> ABOUT THIS EXERCISE
Copy the listing exactly, images excluded.

> SUPPLIED DATA
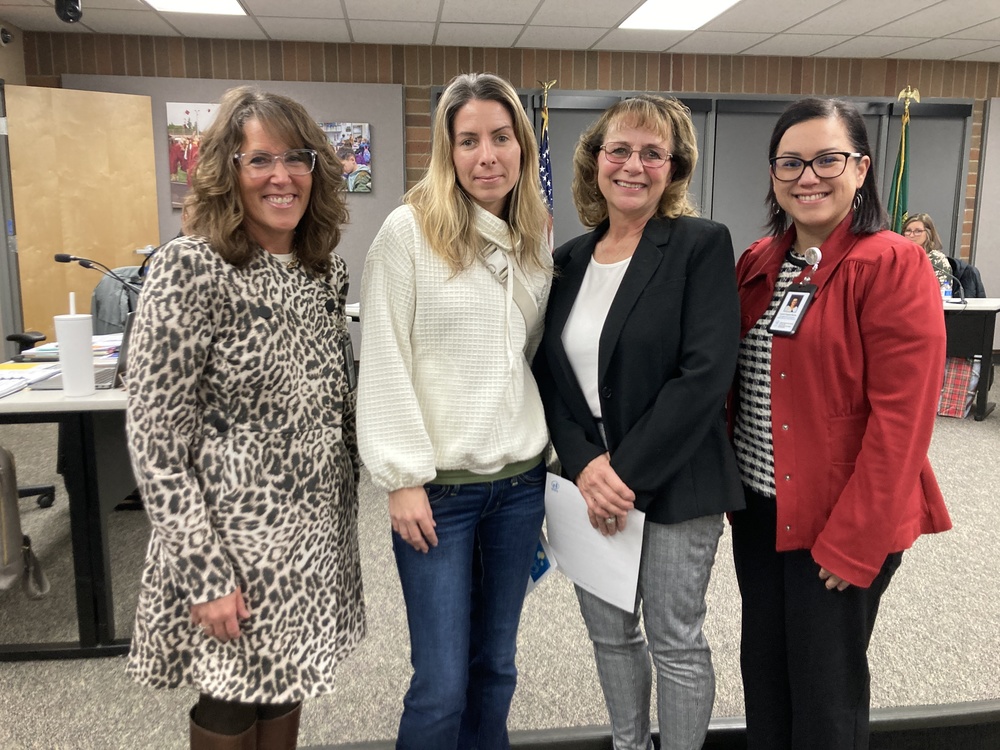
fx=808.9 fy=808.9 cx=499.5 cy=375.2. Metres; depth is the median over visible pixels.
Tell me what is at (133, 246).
wooden door
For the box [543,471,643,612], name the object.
paper
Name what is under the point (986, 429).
floor
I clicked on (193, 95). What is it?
wall panel
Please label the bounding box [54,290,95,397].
tumbler
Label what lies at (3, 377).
paper stack
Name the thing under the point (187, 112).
picture
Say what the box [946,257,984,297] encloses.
jacket
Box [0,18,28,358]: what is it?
left wall
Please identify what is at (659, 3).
ceiling light
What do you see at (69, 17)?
security camera
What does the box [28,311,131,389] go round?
laptop
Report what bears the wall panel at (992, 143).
attached to the brick wall at (528, 74)
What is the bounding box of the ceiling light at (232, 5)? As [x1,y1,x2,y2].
[143,0,247,15]
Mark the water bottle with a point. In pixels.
(947, 290)
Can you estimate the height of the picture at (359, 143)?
0.473 m
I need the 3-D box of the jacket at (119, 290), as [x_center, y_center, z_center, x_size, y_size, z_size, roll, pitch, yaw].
[-1.906,-0.222,4.334,0.534,0.712,0.487,-1,10,-6]
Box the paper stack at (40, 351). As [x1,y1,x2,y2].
[18,332,120,359]
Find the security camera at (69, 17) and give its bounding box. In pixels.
[54,0,83,23]
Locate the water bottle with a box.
[941,270,951,300]
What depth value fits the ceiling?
5.15 m
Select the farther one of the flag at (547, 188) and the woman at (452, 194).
the flag at (547, 188)
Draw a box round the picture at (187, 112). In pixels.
[166,102,221,209]
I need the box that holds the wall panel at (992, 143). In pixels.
[969,98,999,311]
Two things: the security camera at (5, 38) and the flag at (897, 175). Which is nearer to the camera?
the security camera at (5, 38)
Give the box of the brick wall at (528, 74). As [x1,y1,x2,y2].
[18,31,999,317]
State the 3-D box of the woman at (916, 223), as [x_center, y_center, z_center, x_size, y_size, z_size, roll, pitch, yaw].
[3.042,-0.773,5.864,0.493,0.743,0.563,1,10,6]
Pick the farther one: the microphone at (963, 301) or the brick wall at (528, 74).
the brick wall at (528, 74)
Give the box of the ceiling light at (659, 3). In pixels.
[619,0,740,30]
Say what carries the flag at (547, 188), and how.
on the floor
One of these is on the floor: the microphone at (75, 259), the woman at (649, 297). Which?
the woman at (649, 297)
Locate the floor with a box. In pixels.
[0,363,999,749]
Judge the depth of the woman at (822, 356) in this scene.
1.71 m
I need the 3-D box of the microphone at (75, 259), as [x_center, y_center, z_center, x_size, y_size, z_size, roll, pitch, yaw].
[-1.751,-0.350,3.585,0.397,0.366,0.106,-1,10,-6]
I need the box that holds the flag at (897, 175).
[887,88,919,232]
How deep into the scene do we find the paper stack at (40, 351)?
3.04 m
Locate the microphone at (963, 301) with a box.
[933,265,966,304]
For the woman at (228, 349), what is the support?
on the floor
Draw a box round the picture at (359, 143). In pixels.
[319,122,372,192]
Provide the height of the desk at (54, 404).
0.747 m
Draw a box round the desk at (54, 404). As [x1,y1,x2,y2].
[0,337,140,658]
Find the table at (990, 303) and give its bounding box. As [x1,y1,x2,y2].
[941,297,999,422]
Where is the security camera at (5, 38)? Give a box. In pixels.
[0,26,12,45]
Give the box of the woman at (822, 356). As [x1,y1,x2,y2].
[727,99,953,749]
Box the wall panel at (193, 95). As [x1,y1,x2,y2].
[57,74,404,323]
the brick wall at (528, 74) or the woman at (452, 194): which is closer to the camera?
the woman at (452, 194)
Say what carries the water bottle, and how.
on the table at (990, 303)
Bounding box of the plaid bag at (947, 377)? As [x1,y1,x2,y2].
[936,355,979,417]
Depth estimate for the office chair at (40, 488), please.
3.58 m
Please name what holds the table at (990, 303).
on the floor
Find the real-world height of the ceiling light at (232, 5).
0.022 m
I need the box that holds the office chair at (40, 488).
[2,332,60,511]
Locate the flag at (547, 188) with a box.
[537,81,554,246]
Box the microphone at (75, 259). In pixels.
[54,253,142,297]
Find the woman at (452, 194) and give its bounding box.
[358,72,554,749]
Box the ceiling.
[1,0,999,62]
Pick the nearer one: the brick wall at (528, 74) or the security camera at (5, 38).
the security camera at (5, 38)
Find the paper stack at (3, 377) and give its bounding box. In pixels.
[0,361,61,396]
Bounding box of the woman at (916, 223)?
[899,212,957,292]
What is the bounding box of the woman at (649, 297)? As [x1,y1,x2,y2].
[534,97,742,749]
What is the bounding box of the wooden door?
[4,83,162,346]
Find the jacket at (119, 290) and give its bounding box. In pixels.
[89,265,142,334]
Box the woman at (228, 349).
[124,89,364,749]
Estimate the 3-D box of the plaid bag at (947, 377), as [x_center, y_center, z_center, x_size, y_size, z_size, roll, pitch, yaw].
[2.985,0.047,5.331,0.271,0.421,0.251,7,12,34]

> RESPONSE FOR THIS EXERCISE
fx=808.9 fy=808.9 cx=499.5 cy=375.2. Metres; depth is the median over visible pixels.
Tell me what is at (133, 246).
wooden door
For the box [543,471,643,612], name the object.
paper
Name what is under the point (986, 429).
floor
I clicked on (193, 95). What is it?
wall panel
Please label the bounding box [54,290,95,397].
tumbler
Label what lies at (3, 377).
paper stack
Name the thing under the point (187, 112).
picture
Say what the box [946,257,984,297] encloses.
jacket
Box [0,18,28,358]: what is it?
left wall
Please identify what is at (659, 3).
ceiling light
What do you see at (69, 17)?
security camera
What does the box [28,311,131,389] go round?
laptop
Report what bears the wall panel at (992, 143).
attached to the brick wall at (528, 74)
What is the bounding box of the ceiling light at (232, 5)? As [x1,y1,x2,y2].
[143,0,247,15]
Mark the water bottle with a point. In pixels.
(947, 290)
Can you estimate the height of the picture at (359, 143)?
0.473 m
I need the 3-D box of the jacket at (119, 290), as [x_center, y_center, z_center, x_size, y_size, z_size, roll, pitch, yaw].
[-1.906,-0.222,4.334,0.534,0.712,0.487,-1,10,-6]
Box the paper stack at (40, 351). As [x1,y1,x2,y2].
[18,332,120,359]
Find the security camera at (69, 17) and give its bounding box. In pixels.
[54,0,83,23]
Locate the water bottle with a box.
[941,270,951,300]
What depth value fits the ceiling?
5.15 m
Select the farther one of the flag at (547, 188) and the woman at (452, 194).
the flag at (547, 188)
Draw a box round the picture at (187, 112). In pixels.
[166,102,221,209]
I need the box that holds the wall panel at (992, 143). In pixels.
[969,98,999,311]
Two things: the security camera at (5, 38) and the flag at (897, 175). Which is nearer to the camera?
the security camera at (5, 38)
Give the box of the brick wall at (528, 74). As [x1,y1,x2,y2].
[18,31,999,317]
State the 3-D box of the woman at (916, 223), as [x_center, y_center, z_center, x_size, y_size, z_size, roll, pitch, yaw].
[3.042,-0.773,5.864,0.493,0.743,0.563,1,10,6]
Pick the farther one: the microphone at (963, 301) or the brick wall at (528, 74).
the brick wall at (528, 74)
Give the box of the ceiling light at (659, 3). In pixels.
[619,0,740,30]
Say what carries the flag at (547, 188), and how.
on the floor
One of these is on the floor: the microphone at (75, 259), the woman at (649, 297). Which?
the woman at (649, 297)
Locate the floor with a box. In pixels.
[0,363,999,749]
Judge the depth of the woman at (822, 356) in this scene.
1.71 m
I need the 3-D box of the microphone at (75, 259), as [x_center, y_center, z_center, x_size, y_size, z_size, roll, pitch, yaw].
[-1.751,-0.350,3.585,0.397,0.366,0.106,-1,10,-6]
I need the box that holds the flag at (897, 175).
[887,88,919,232]
How deep into the scene do we find the paper stack at (40, 351)?
3.04 m
Locate the microphone at (963, 301) with a box.
[933,265,966,304]
For the woman at (228, 349), what is the support?
on the floor
Draw a box round the picture at (359, 143). In pixels.
[319,122,372,192]
Provide the height of the desk at (54, 404).
0.747 m
Draw a box round the desk at (54, 404). As [x1,y1,x2,y2].
[0,337,140,658]
Find the table at (990, 303) and give its bounding box. As [x1,y1,x2,y2].
[941,297,999,422]
Where is the security camera at (5, 38)? Give a box. In pixels.
[0,26,12,45]
Give the box of the woman at (822, 356). As [x1,y1,x2,y2].
[727,99,953,749]
Box the wall panel at (193, 95). As [x1,y1,x2,y2].
[57,74,404,323]
the brick wall at (528, 74) or the woman at (452, 194): which is closer to the camera?
the woman at (452, 194)
Say what carries the water bottle, and how.
on the table at (990, 303)
Bounding box of the plaid bag at (947, 377)? As [x1,y1,x2,y2].
[936,355,979,417]
Depth estimate for the office chair at (40, 488), please.
3.58 m
Please name what holds the table at (990, 303).
on the floor
Find the real-world height of the ceiling light at (232, 5).
0.022 m
I need the box that holds the office chair at (40, 488).
[2,332,60,511]
Locate the flag at (547, 188) with a box.
[537,81,554,246]
Box the microphone at (75, 259). In pixels.
[54,253,142,297]
Find the woman at (452, 194) and give its bounding box.
[358,72,554,749]
Box the ceiling.
[1,0,999,62]
Pick the nearer one: the brick wall at (528, 74) or the security camera at (5, 38).
the security camera at (5, 38)
Find the paper stack at (3, 377) and give its bounding box. In pixels.
[0,361,61,396]
Bounding box of the woman at (916, 223)?
[899,212,957,292]
What is the bounding box of the woman at (649, 297)? As [x1,y1,x2,y2].
[534,97,742,749]
What is the bounding box of the wooden door?
[4,83,162,346]
Find the jacket at (119, 290) and give its bounding box. In pixels.
[89,265,142,334]
Box the woman at (228, 349).
[124,89,364,749]
Estimate the 3-D box of the plaid bag at (947, 377), as [x_center, y_center, z_center, x_size, y_size, z_size, roll, pitch, yaw].
[2.985,0.047,5.331,0.271,0.421,0.251,7,12,34]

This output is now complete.